Now let's look at the 63 states where Silver has provided a time series of his forecasted winner. We documented each of these states in the map below, separating out those which were/are Democratic races from those that are Republican races. We show the Republican states, in green on the right map below. For 7 of 32 states, Silver completely flipped his opinion on which Republican would win and who would lose that state's primary. We instead color those red. Only in Missouri did we color the state yellow, for a partial flip-flop. Since the initial probability Silver gave to his predicted winner was beyond cut in half (from 14% advantage, to 6%). For Republicans, Silver flip-flops in nearly 1 of 4 states! Any general election poll without flip-flopping could have similar odds for the weaker of the two candidates, and now we cut this forecaster's reliability in half by flip-flopping. That's the key to understanding the difference between "the signal and the noise".

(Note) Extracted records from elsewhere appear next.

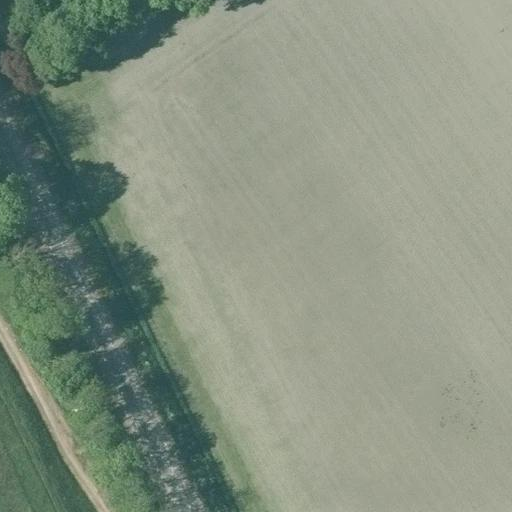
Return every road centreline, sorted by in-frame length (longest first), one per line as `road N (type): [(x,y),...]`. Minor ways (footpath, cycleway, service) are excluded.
road 1 (secondary): [(184,511),(0,135)]
road 2 (track): [(0,328),(105,511)]
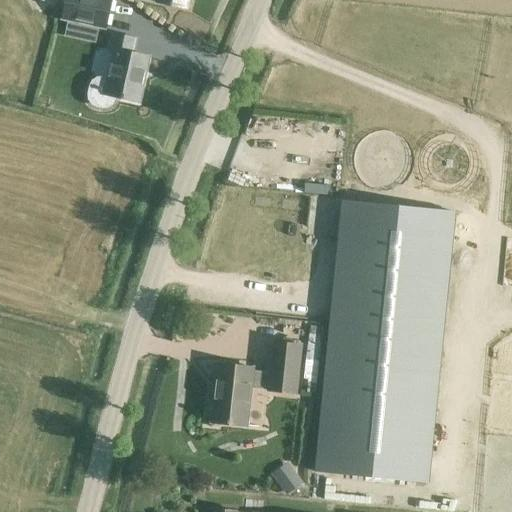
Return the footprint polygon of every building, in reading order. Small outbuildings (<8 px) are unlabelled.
[(64,0),(61,21),(68,22),(65,37),(95,43),(98,29),(105,30),(111,0),(64,0)] [(90,85),(88,94),(88,99),(91,104),(97,107),(102,108),(107,107),(112,104),(115,99),(115,97),(138,102),(148,57),(132,53),(135,39),(113,34),(109,50),(113,52),(107,78),(102,77),(97,77),(92,80),(90,85)] [(342,200),(315,472),(428,483),(455,211),(342,200)] [(248,425),(252,388),(267,390),(267,393),(297,396),(302,345),(271,342),(268,373),(254,371),(254,368),(216,364),(210,421),(248,425)] [(288,493),(301,484),(290,469),(277,478),(288,493)]
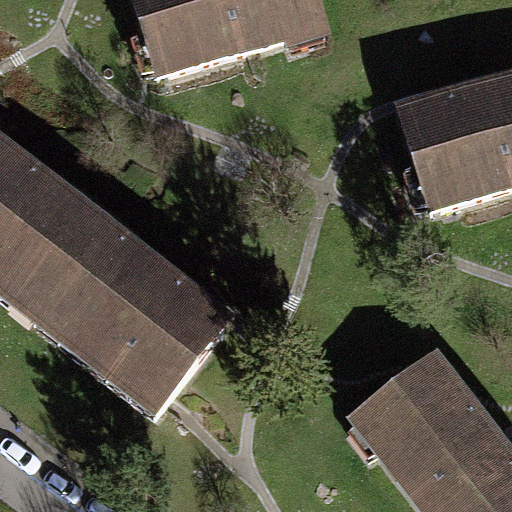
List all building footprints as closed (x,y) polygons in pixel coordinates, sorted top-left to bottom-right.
[(309,0),(129,0),(156,85),(320,34),(309,0)] [(511,90),(495,95),(400,124),(429,218),(511,193),(511,90)] [(0,291),(16,304),(79,223),(0,162),(0,291)] [(223,335),(79,223),(16,304),(159,416),(172,401),(223,335)] [(432,370),(357,429),(423,511),(511,511),(511,470),(495,449),(432,370)]
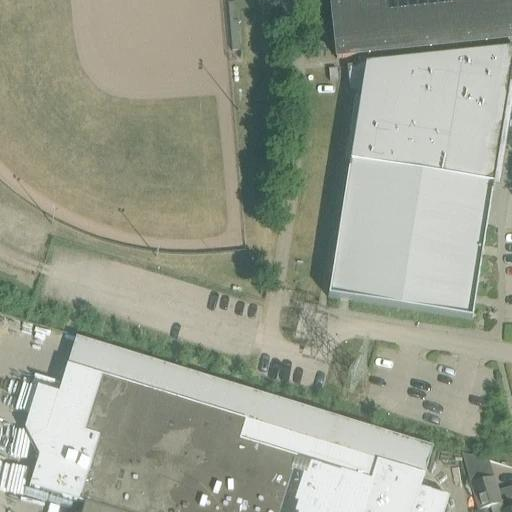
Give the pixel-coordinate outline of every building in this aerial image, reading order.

For Democrats, things are about the same too, in the 31 states so far, suggesting that this year's difficulties are not a Trump-only phenomenon. In 4 states (red) we see that Silver completely flip-flopped, and in 3 states (yellow) he at least partially flip-flopped. For Democrats, Silver flip-flopped in nearly 1 of 5 states. Different states too versus those on the Republican party, further suggesting there are serious problems at the core of how Silver and other forecasters are modeling and misleading the public as to their accuracy.
Something else to consider is whether these flip-flops are an excusable pattern where the country shifts its psyche fundamentally, over the course of the campaign season so far. So we plot the states and how they have flip-flopped (0% for none, and 100% for full) throughout each day of the campaign season. We show through larger data markers where we have more state forecasts behind them (such as recently near March's Super Tuesday). We see the erratic level of flip-flopping (standard deviation of nearly 20%), through the uptick in the past month (including Indiana).
And for Democrats this flip-flopping timeline is only slightly better, but still significantly weak. Note that the smoothed blue line gyrates, from a high at around the start of 2016, to more erratic in the past couple months. Both of these charts suggest that anyone confidently knowing how the size up the Republicans and Democrats -6 months hence on Election Day- is simply being disingenuous about their own models. You would fare better by taking a dice, painting some faces red (for Republican) and others blue (for Democrat); then rolling the dice!